Thursday, February 24, 2011

Hospitals and the Cost of Healthcare

For-profit entities usually are the height of efficiency and optimization. They want to make as much money as possible, and the best way to do this is by spending as little money as they can while still giving their customers a good product. Not only that, but they increase their production when supply starts to dwindle because they can make more profit this way. This is true for manufacturers of any good, and it is true for hospitals. Where is the incentive for non-profits to expand production? Why should they care? They will be making the same amount of money either way. And their drive to increase efficiency will not be as great because doing so would not make them any richer. Furthermore, non-profits generally get tax breaks from the government and so get a little leeway to be inefficient. For-profits do not get this break and must rely solely on pleasing their customers rather than petitioning the government.

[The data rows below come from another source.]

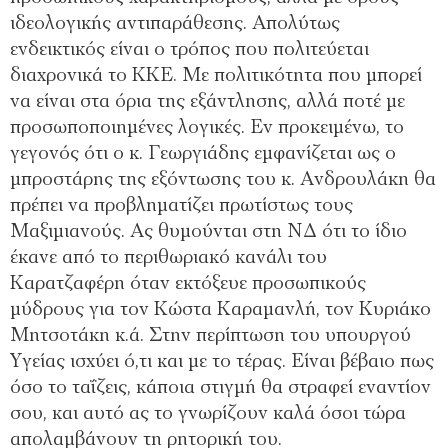
ιδεολογικής αντιπαράθεσης. Απολύτως
ενδεικτικός είναι ο τρόπος που πολιτεύεται
διαχρονικά το ΚΚΕ. Με πολιτικότητα που μπορεί
να είναι στα όρια της εξάντλησης, αλλά ποτέ με
προσωποποιημένες λογικές. Εν προκειμένω, το
γεγονός ότι ο κ. Γεωργιάδης εμφανίζεται ως ο
μπροστάρης της εξόντωσης του κ. Ανδρουλάκη θα
πρέπει να προβληματίζει πρωτίστως τους
Μαξιμιανούς. Ας θυμούνται στη ΝΔ ότι το ίδιο
έκανε από το περιθωριακό κανάλι του
Καρατζαφέρη όταν εκτόξευε προσωπικούς
μύδρους για τον Κώστα Καραμανλή, τον Κυριάκο
Μητσοτάκη κ.ά. Στην περίπτωση του υπουργού
Υγείας ισχύει ό,τι και με το τέρας. Είναι βέβαιο πως
όσο το ταΐζεις, κάποια στιγμή θα στραφεί εναντίον
σου, και αυτό ας το γνωρίζουν καλά όσοι τώρα
απολαμβάνουν τη ρητορική του.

Why is this important? Around the turn of the century in the United States, about 60% of the hospitals were for-profits. By 1968, that fell to 11%. This was due - as you can easily expect - to government favors: subsidies, exemptions from many taxes, charitable contributions that were a tax write-off, and zoning laws. For-profits were driven out of the market to the demise of us all. Gone was the motivation to become efficient, to lower costs, and to provide excellent service. Now, hospitals were merely local offices that produced a product solely from the good-will of the community. This may sound very nice and heart-warming, but from an economic standpoint it is doomed to failure. Without incentives, there is no reason to provide services cheaper and to offer good service. Sure, there is good will, but this is limited.

Efficiency is not the only problem with profits versus non-profits. Because the latter receives government favors it also means that they are more prone to government manipulation. With this change, government could find an ally in their quest to increase medical training, no matter how unnecessary it was. And this manipulation continues to this day. Any and all new requirements that the government has are easily accepted because they control the distribution of the resource.

This is another example of something that sounds good being terrible. Profit is used as a buzz word these days and is connotated with greed and evil. However, profit is our motivation to do a better job and to make our customers happier. Take away profit, and we rely on the goodwill of men. If we relied on the goodwill of men, then we would not need locks to our homes and cars.